I believe the EPA now has a critical window of opportunity to reinstate and further strengthen chemical safety regulations to prevent future disasters. The revisions to the Risk Management Program that it has proposed would take some positive first steps in this direction. But after all this time, we owe it to workers and fenceline communities to take even bolder action. There are four key additional requirements the EPA should include in this rule. 

First, as extreme weather becomes more frequent and intense due to climate change, hazardous facilities must be required to identify climate risks, and take concrete steps to prepare for them. A 2022 report by the Government Accountability Office found that one-third of hazardous facilities in the United States are located in the path of natural hazards like hurricanes, floods and wildfires — and warned that facilities are not adequately prepared to withstand them. The EPA must designate high-risk areas for chemical plant failures particularly susceptible to natural disasters and require these facilities to develop plans to protect themselves and adjacent communities.   

According to EPA records, over 3,000 facilities have reported chemical releases associated with power loss between 2004 and 2020. Moreover, an overwhelming majority of facilities that identify power loss as a threat to their operations have failed to install backup power systems voluntarily. The EPA must not only require facilities to assess climate change risk, as proposed, but implement plans to protect against it.

Second, the EPA should require all hazardous facilities covered by the RMP rule to conduct a Safer Technologies and Alternatives Assessment (STAA), a process by which facilities consider and document whether there are safer processes and chemicals they could be using that would reduce hazards. As currently drafted, the EPA’s proposed rule would only require 140 facilities to do this, exempting 95 percent of hazardous facilities. The chemical industry’s own safety professionals, represented by the American Institute of Chemical Engineers and Center for Chemical Process Safety, recommend these assessments as critical to the protection of chemical plants and their adjacent communities. 

Third, workers and communities at chemical facilities must be recognized as key partners in preventing chemical incidents.

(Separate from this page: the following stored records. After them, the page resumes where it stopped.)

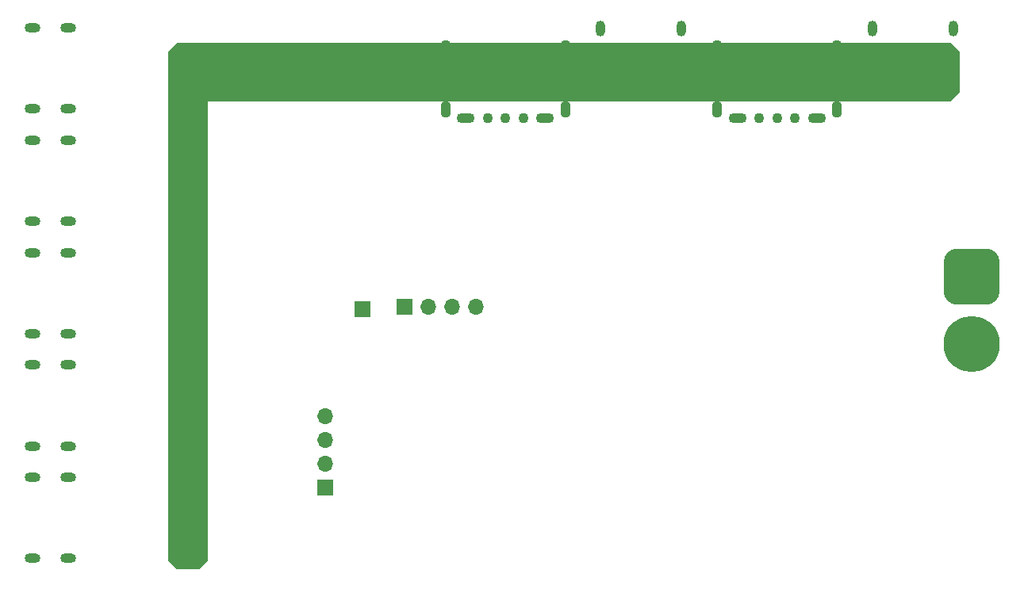
<source format=gbr>
%TF.GenerationSoftware,KiCad,Pcbnew,(5.99.0-10506-gb986797469)*%
%TF.CreationDate,2021-11-30T23:31:34+01:00*%
%TF.ProjectId,Power_Over_Regular_Normal_HUB,506f7765-725f-44f7-9665-725f52656775,rev?*%
%TF.SameCoordinates,Original*%
%TF.FileFunction,Soldermask,Bot*%
%TF.FilePolarity,Negative*%
%FSLAX46Y46*%
G04 Gerber Fmt 4.6, Leading zero omitted, Abs format (unit mm)*
G04 Created by KiCad (PCBNEW (5.99.0-10506-gb986797469)) date 2021-11-30 23:31:34*
%MOMM*%
%LPD*%
G01*
G04 APERTURE LIST*
G04 Aperture macros list*
%AMRoundRect*
0 Rectangle with rounded corners*
0 $1 Rounding radius*
0 $2 $3 $4 $5 $6 $7 $8 $9 X,Y pos of 4 corners*
0 Add a 4 corners polygon primitive as box body*
4,1,4,$2,$3,$4,$5,$6,$7,$8,$9,$2,$3,0*
0 Add four circle primitives for the rounded corners*
1,1,$1+$1,$2,$3*
1,1,$1+$1,$4,$5*
1,1,$1+$1,$6,$7*
1,1,$1+$1,$8,$9*
0 Add four rect primitives between the rounded corners*
20,1,$1+$1,$2,$3,$4,$5,0*
20,1,$1+$1,$4,$5,$6,$7,0*
20,1,$1+$1,$6,$7,$8,$9,0*
20,1,$1+$1,$8,$9,$2,$3,0*%
G04 Aperture macros list end*
%ADD10O,1.000000X1.700000*%
%ADD11O,1.900000X1.100000*%
%ADD12C,1.100000*%
%ADD13O,1.100000X1.800000*%
%ADD14R,1.700000X1.700000*%
%ADD15O,1.700000X1.700000*%
%ADD16O,1.700000X1.000000*%
%ADD17RoundRect,1.500000X-1.500000X1.500000X-1.500000X-1.500000X1.500000X-1.500000X1.500000X1.500000X0*%
%ADD18C,6.000000*%
G04 APERTURE END LIST*
D10*
%TO.C,P4*%
X154180000Y-59700000D03*
X162820000Y-59700000D03*
X162820000Y-63500000D03*
X154180000Y-63500000D03*
%TD*%
%TO.C,P7*%
X125180000Y-59700000D03*
X125180000Y-63500000D03*
X133820000Y-63500000D03*
X133820000Y-59700000D03*
%TD*%
D11*
%TO.C,J4*%
X148250000Y-69290000D03*
D12*
X145920000Y-69290000D03*
X142080000Y-69290000D03*
D11*
X139750000Y-69290000D03*
D12*
X144000000Y-69290000D03*
D13*
X150400000Y-68410000D03*
X137600000Y-61860000D03*
X150400000Y-61860000D03*
X137600000Y-68410000D03*
%TD*%
D14*
%TO.C,J5*%
X99750000Y-89750000D03*
%TD*%
%TO.C,J6*%
X95750000Y-108750000D03*
D15*
X95750000Y-106210000D03*
X95750000Y-103670000D03*
X95750000Y-101130000D03*
%TD*%
D16*
%TO.C,P2*%
X68305000Y-80320000D03*
X64505000Y-80320000D03*
X68305000Y-71680000D03*
X64505000Y-71680000D03*
%TD*%
D14*
%TO.C,J7*%
X104200000Y-89500000D03*
D15*
X106740000Y-89500000D03*
X109280000Y-89500000D03*
X111820000Y-89500000D03*
%TD*%
D16*
%TO.C,P6*%
X64505000Y-107680000D03*
X68305000Y-116320000D03*
X68305000Y-107680000D03*
X64505000Y-116320000D03*
%TD*%
%TO.C,P5*%
X64505000Y-104320000D03*
X68305000Y-95680000D03*
X64505000Y-95680000D03*
X68305000Y-104320000D03*
%TD*%
%TO.C,P3*%
X64505000Y-92320000D03*
X68305000Y-83680000D03*
X68305000Y-92320000D03*
X64505000Y-83680000D03*
%TD*%
D11*
%TO.C,J1*%
X119250000Y-69290000D03*
D12*
X116920000Y-69290000D03*
X113080000Y-69290000D03*
D11*
X110750000Y-69290000D03*
D13*
X121400000Y-61860000D03*
X108600000Y-68410000D03*
X108600000Y-61860000D03*
X121400000Y-68410000D03*
D12*
X115000000Y-69290000D03*
%TD*%
D16*
%TO.C,P1*%
X64505000Y-68320000D03*
X64505000Y-59680000D03*
X68305000Y-59680000D03*
X68305000Y-68320000D03*
%TD*%
D17*
%TO.C,J2*%
X164750000Y-86250000D03*
D18*
X164750000Y-93450000D03*
%TD*%
G36*
X162517183Y-61268907D02*
G01*
X162528996Y-61278996D01*
X163471004Y-62221004D01*
X163498781Y-62275521D01*
X163500000Y-62291008D01*
X163500000Y-66458992D01*
X163481093Y-66517183D01*
X163471004Y-66528996D01*
X162528996Y-67471004D01*
X162474479Y-67498781D01*
X162458992Y-67500000D01*
X83265680Y-67500000D01*
X83252995Y-67504122D01*
X83250000Y-67508243D01*
X83250000Y-116458992D01*
X83231093Y-116517183D01*
X83221004Y-116528996D01*
X82278996Y-117471004D01*
X82224479Y-117498781D01*
X82208992Y-117500000D01*
X80041008Y-117500000D01*
X79982817Y-117481093D01*
X79971004Y-117471004D01*
X79028996Y-116528996D01*
X79001219Y-116474479D01*
X79000000Y-116458992D01*
X79000000Y-62291008D01*
X79018907Y-62232817D01*
X79028996Y-62221004D01*
X79971004Y-61278996D01*
X80025521Y-61251219D01*
X80041008Y-61250000D01*
X162458992Y-61250000D01*
X162517183Y-61268907D01*
G37*
M02*

</source>
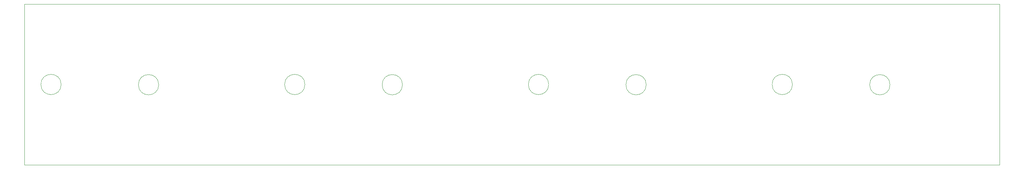
<source format=gbr>
%TF.GenerationSoftware,KiCad,Pcbnew,(6.0.7)*%
%TF.CreationDate,2024-02-08T01:47:39+01:00*%
%TF.ProjectId,RACK_CONNECTOR,5241434b-5f43-44f4-9e4e-4543544f522e,rev?*%
%TF.SameCoordinates,Original*%
%TF.FileFunction,Profile,NP*%
%FSLAX46Y46*%
G04 Gerber Fmt 4.6, Leading zero omitted, Abs format (unit mm)*
G04 Created by KiCad (PCBNEW (6.0.7)) date 2024-02-08 01:47:39*
%MOMM*%
%LPD*%
G01*
G04 APERTURE LIST*
%TA.AperFunction,Profile*%
%ADD10C,0.100000*%
%TD*%
G04 APERTURE END LIST*
D10*
X53410000Y-63970000D02*
G75*
G03*
X53410000Y-63970000I-2500000J0D01*
G01*
X29400000Y-63910000D02*
G75*
G03*
X29400000Y-63910000I-2500000J0D01*
G01*
X20400000Y-83700000D02*
X260400000Y-83700000D01*
X260400000Y-83700000D02*
X260400000Y-44100000D01*
X260400000Y-44100000D02*
X20400000Y-44100000D01*
X20400000Y-44100000D02*
X20400000Y-83700000D01*
X233410000Y-63970000D02*
G75*
G03*
X233410000Y-63970000I-2500000J0D01*
G01*
X89400000Y-63910000D02*
G75*
G03*
X89400000Y-63910000I-2500000J0D01*
G01*
X113410000Y-63970000D02*
G75*
G03*
X113410000Y-63970000I-2500000J0D01*
G01*
X149400000Y-63910000D02*
G75*
G03*
X149400000Y-63910000I-2500000J0D01*
G01*
X173410000Y-63970000D02*
G75*
G03*
X173410000Y-63970000I-2500000J0D01*
G01*
X209400000Y-63910000D02*
G75*
G03*
X209400000Y-63910000I-2500000J0D01*
G01*
M02*

</source>
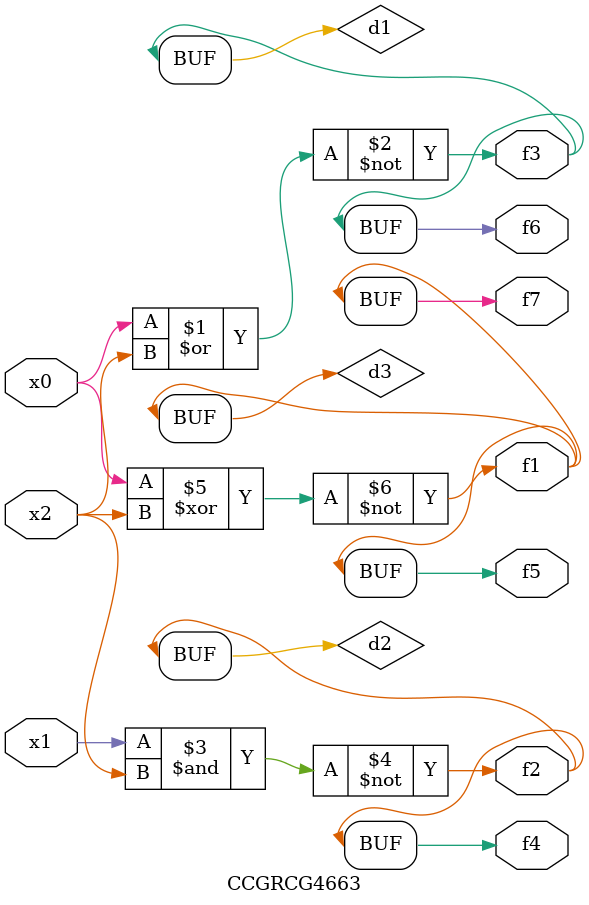
<source format=v>
module CCGRCG4663(
	input x0, x1, x2,
	output f1, f2, f3, f4, f5, f6, f7
);

	wire d1, d2, d3;

	nor (d1, x0, x2);
	nand (d2, x1, x2);
	xnor (d3, x0, x2);
	assign f1 = d3;
	assign f2 = d2;
	assign f3 = d1;
	assign f4 = d2;
	assign f5 = d3;
	assign f6 = d1;
	assign f7 = d3;
endmodule

</source>
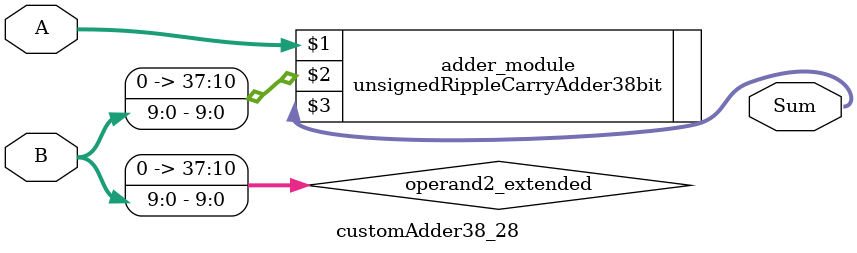
<source format=v>
module customAdder38_28(
                        input [37 : 0] A,
                        input [9 : 0] B,
                        
                        output [38 : 0] Sum
                );

        wire [37 : 0] operand2_extended;
        
        assign operand2_extended =  {28'b0, B};
        
        unsignedRippleCarryAdder38bit adder_module(
            A,
            operand2_extended,
            Sum
        );
        
        endmodule
        
</source>
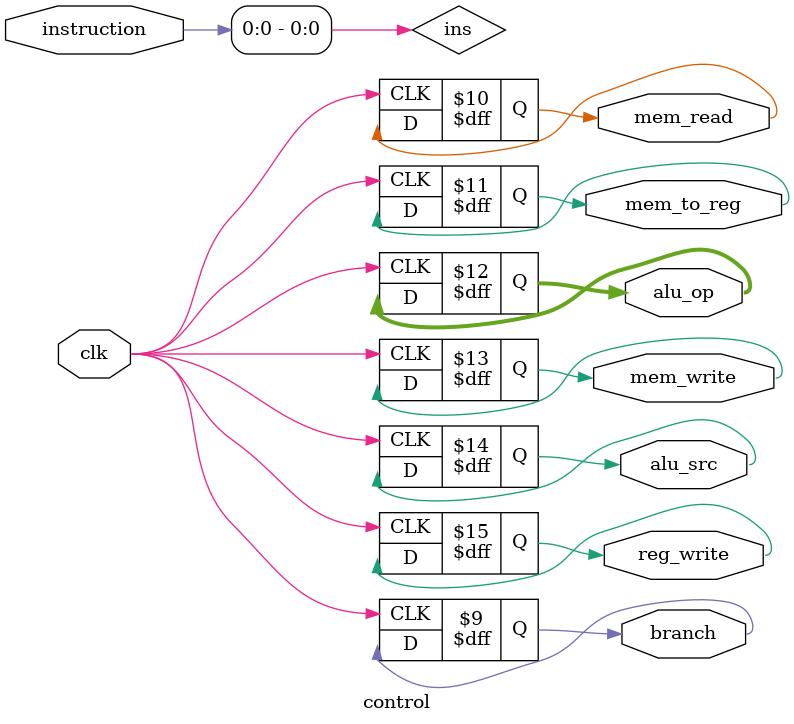
<source format=v>
module control (  
	input clk,   
	input [31:0] instruction,
	output  reg branch,
	output reg mem_read,
	output reg mem_to_reg,
	output reg [1:0] alu_op,
	output reg mem_write,
	output reg alu_src,
	output reg reg_write
 );  
 
	assign ins = instruction[6:0];
  
  
  always@(posedge clk)
  case(ins)
    
    51 :begin
         alu_op = 2;
         reg_write = 1;
         mem_read = 0;
         mem_write = 0;
		 branch = 0;
		 mem_to_reg = 0;
		 alu_src = 0;
        end 
        
    3 : begin
        alu_op = 0;
        reg_write = 1;
        mem_read = 1;
        mem_write = 0;
		branch = 0;
		 mem_to_reg = 1;
		 alu_src = 1;
        end
        
    35 :begin
        alu_op = 0;
        reg_write = 0;
        mem_read = 0;
        mem_write = 1;
		branch = 0;
		 mem_to_reg = 0;
		 alu_src = 1;
        end
        
    99 :begin
         alu_op = 1;
         reg_write = 0;
         mem_read = 0;
         mem_write = 0;
		 branch = 1;
		 mem_to_reg = 0;
		 alu_src = 0;
        end
  endcase

    
endmodule   
</source>
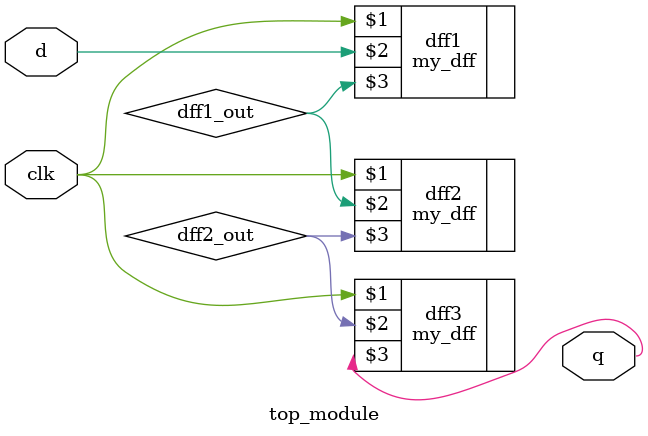
<source format=v>
module top_module ( input clk, input d, output q );
    wire dff1_out, dff2_out;
    my_dff dff1(clk, d, dff1_out);
    my_dff dff2(clk, dff1_out, dff2_out);
    my_dff dff3(clk, dff2_out, q);
endmodule

</source>
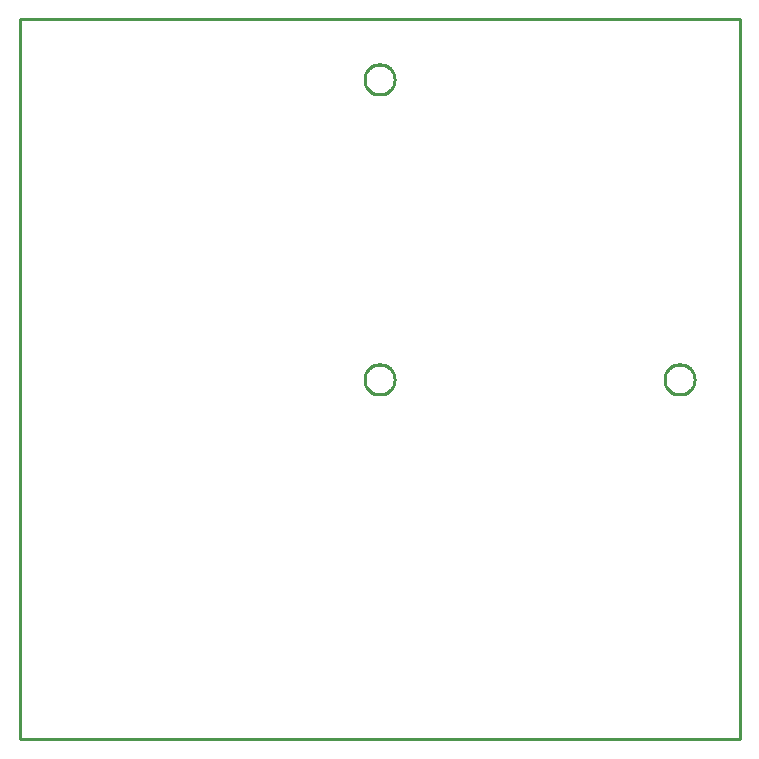
<source format=gbr>
G04 EAGLE Gerber RS-274X export*
G75*
%MOMM*%
%FSLAX34Y34*%
%LPD*%
%IN*%
%IPPOS*%
%AMOC8*
5,1,8,0,0,1.08239X$1,22.5*%
G01*
%ADD10C,0.254000*%


D10*
X0Y0D02*
X609600Y0D01*
X609600Y609600D01*
X0Y609600D01*
X0Y0D01*
X317500Y304301D02*
X317422Y303306D01*
X317266Y302320D01*
X317033Y301350D01*
X316724Y300401D01*
X316342Y299479D01*
X315889Y298590D01*
X315368Y297739D01*
X314781Y296931D01*
X314133Y296173D01*
X313427Y295467D01*
X312669Y294819D01*
X311861Y294232D01*
X311010Y293711D01*
X310121Y293258D01*
X309199Y292876D01*
X308250Y292567D01*
X307280Y292334D01*
X306294Y292178D01*
X305299Y292100D01*
X304301Y292100D01*
X303306Y292178D01*
X302320Y292334D01*
X301350Y292567D01*
X300401Y292876D01*
X299479Y293258D01*
X298590Y293711D01*
X297739Y294232D01*
X296931Y294819D01*
X296173Y295467D01*
X295467Y296173D01*
X294819Y296931D01*
X294232Y297739D01*
X293711Y298590D01*
X293258Y299479D01*
X292876Y300401D01*
X292567Y301350D01*
X292334Y302320D01*
X292178Y303306D01*
X292100Y304301D01*
X292100Y305299D01*
X292178Y306294D01*
X292334Y307280D01*
X292567Y308250D01*
X292876Y309199D01*
X293258Y310121D01*
X293711Y311010D01*
X294232Y311861D01*
X294819Y312669D01*
X295467Y313427D01*
X296173Y314133D01*
X296931Y314781D01*
X297739Y315368D01*
X298590Y315889D01*
X299479Y316342D01*
X300401Y316724D01*
X301350Y317033D01*
X302320Y317266D01*
X303306Y317422D01*
X304301Y317500D01*
X305299Y317500D01*
X306294Y317422D01*
X307280Y317266D01*
X308250Y317033D01*
X309199Y316724D01*
X310121Y316342D01*
X311010Y315889D01*
X311861Y315368D01*
X312669Y314781D01*
X313427Y314133D01*
X314133Y313427D01*
X314781Y312669D01*
X315368Y311861D01*
X315889Y311010D01*
X316342Y310121D01*
X316724Y309199D01*
X317033Y308250D01*
X317266Y307280D01*
X317422Y306294D01*
X317500Y305299D01*
X317500Y304301D01*
X317500Y558301D02*
X317422Y557306D01*
X317266Y556320D01*
X317033Y555350D01*
X316724Y554401D01*
X316342Y553479D01*
X315889Y552590D01*
X315368Y551739D01*
X314781Y550931D01*
X314133Y550173D01*
X313427Y549467D01*
X312669Y548819D01*
X311861Y548232D01*
X311010Y547711D01*
X310121Y547258D01*
X309199Y546876D01*
X308250Y546567D01*
X307280Y546334D01*
X306294Y546178D01*
X305299Y546100D01*
X304301Y546100D01*
X303306Y546178D01*
X302320Y546334D01*
X301350Y546567D01*
X300401Y546876D01*
X299479Y547258D01*
X298590Y547711D01*
X297739Y548232D01*
X296931Y548819D01*
X296173Y549467D01*
X295467Y550173D01*
X294819Y550931D01*
X294232Y551739D01*
X293711Y552590D01*
X293258Y553479D01*
X292876Y554401D01*
X292567Y555350D01*
X292334Y556320D01*
X292178Y557306D01*
X292100Y558301D01*
X292100Y559299D01*
X292178Y560294D01*
X292334Y561280D01*
X292567Y562250D01*
X292876Y563199D01*
X293258Y564121D01*
X293711Y565010D01*
X294232Y565861D01*
X294819Y566669D01*
X295467Y567427D01*
X296173Y568133D01*
X296931Y568781D01*
X297739Y569368D01*
X298590Y569889D01*
X299479Y570342D01*
X300401Y570724D01*
X301350Y571033D01*
X302320Y571266D01*
X303306Y571422D01*
X304301Y571500D01*
X305299Y571500D01*
X306294Y571422D01*
X307280Y571266D01*
X308250Y571033D01*
X309199Y570724D01*
X310121Y570342D01*
X311010Y569889D01*
X311861Y569368D01*
X312669Y568781D01*
X313427Y568133D01*
X314133Y567427D01*
X314781Y566669D01*
X315368Y565861D01*
X315889Y565010D01*
X316342Y564121D01*
X316724Y563199D01*
X317033Y562250D01*
X317266Y561280D01*
X317422Y560294D01*
X317500Y559299D01*
X317500Y558301D01*
X571500Y304301D02*
X571422Y303306D01*
X571266Y302320D01*
X571033Y301350D01*
X570724Y300401D01*
X570342Y299479D01*
X569889Y298590D01*
X569368Y297739D01*
X568781Y296931D01*
X568133Y296173D01*
X567427Y295467D01*
X566669Y294819D01*
X565861Y294232D01*
X565010Y293711D01*
X564121Y293258D01*
X563199Y292876D01*
X562250Y292567D01*
X561280Y292334D01*
X560294Y292178D01*
X559299Y292100D01*
X558301Y292100D01*
X557306Y292178D01*
X556320Y292334D01*
X555350Y292567D01*
X554401Y292876D01*
X553479Y293258D01*
X552590Y293711D01*
X551739Y294232D01*
X550931Y294819D01*
X550173Y295467D01*
X549467Y296173D01*
X548819Y296931D01*
X548232Y297739D01*
X547711Y298590D01*
X547258Y299479D01*
X546876Y300401D01*
X546567Y301350D01*
X546334Y302320D01*
X546178Y303306D01*
X546100Y304301D01*
X546100Y305299D01*
X546178Y306294D01*
X546334Y307280D01*
X546567Y308250D01*
X546876Y309199D01*
X547258Y310121D01*
X547711Y311010D01*
X548232Y311861D01*
X548819Y312669D01*
X549467Y313427D01*
X550173Y314133D01*
X550931Y314781D01*
X551739Y315368D01*
X552590Y315889D01*
X553479Y316342D01*
X554401Y316724D01*
X555350Y317033D01*
X556320Y317266D01*
X557306Y317422D01*
X558301Y317500D01*
X559299Y317500D01*
X560294Y317422D01*
X561280Y317266D01*
X562250Y317033D01*
X563199Y316724D01*
X564121Y316342D01*
X565010Y315889D01*
X565861Y315368D01*
X566669Y314781D01*
X567427Y314133D01*
X568133Y313427D01*
X568781Y312669D01*
X569368Y311861D01*
X569889Y311010D01*
X570342Y310121D01*
X570724Y309199D01*
X571033Y308250D01*
X571266Y307280D01*
X571422Y306294D01*
X571500Y305299D01*
X571500Y304301D01*
M02*

</source>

Workers have the best knowledge of the operations of a chemical plant and should be able to anonymously report unsafe practices at the chemical plants where they work without fear of retaliation. 

And finally, the EPA must make non-classified information about hazardous facilities accessible to everyone. Communities, scientists and scholars need more information to help prevent chemical incidents. The EPA should provide technical assistance grants to enable communities at the frontlines to decipher information available to them.

This EPA cannot claim to advance environmental justice if it ignores the informed recommendations of fenceline community members and workers who have long advocated for chemical disaster prevention. The Biden administration has made a lot of promises to fenceline communities, it’s not too late to keep them.

Mathy Vathanaraj Stanislaus is vice provost, the inaugural executive director of the Environmental Collaboratory at Drexel University, and a former senior Obama administration official, who served as U.S. Senate-confirmed Environmental Protection Agency assistant administrator from 2009 to 2017.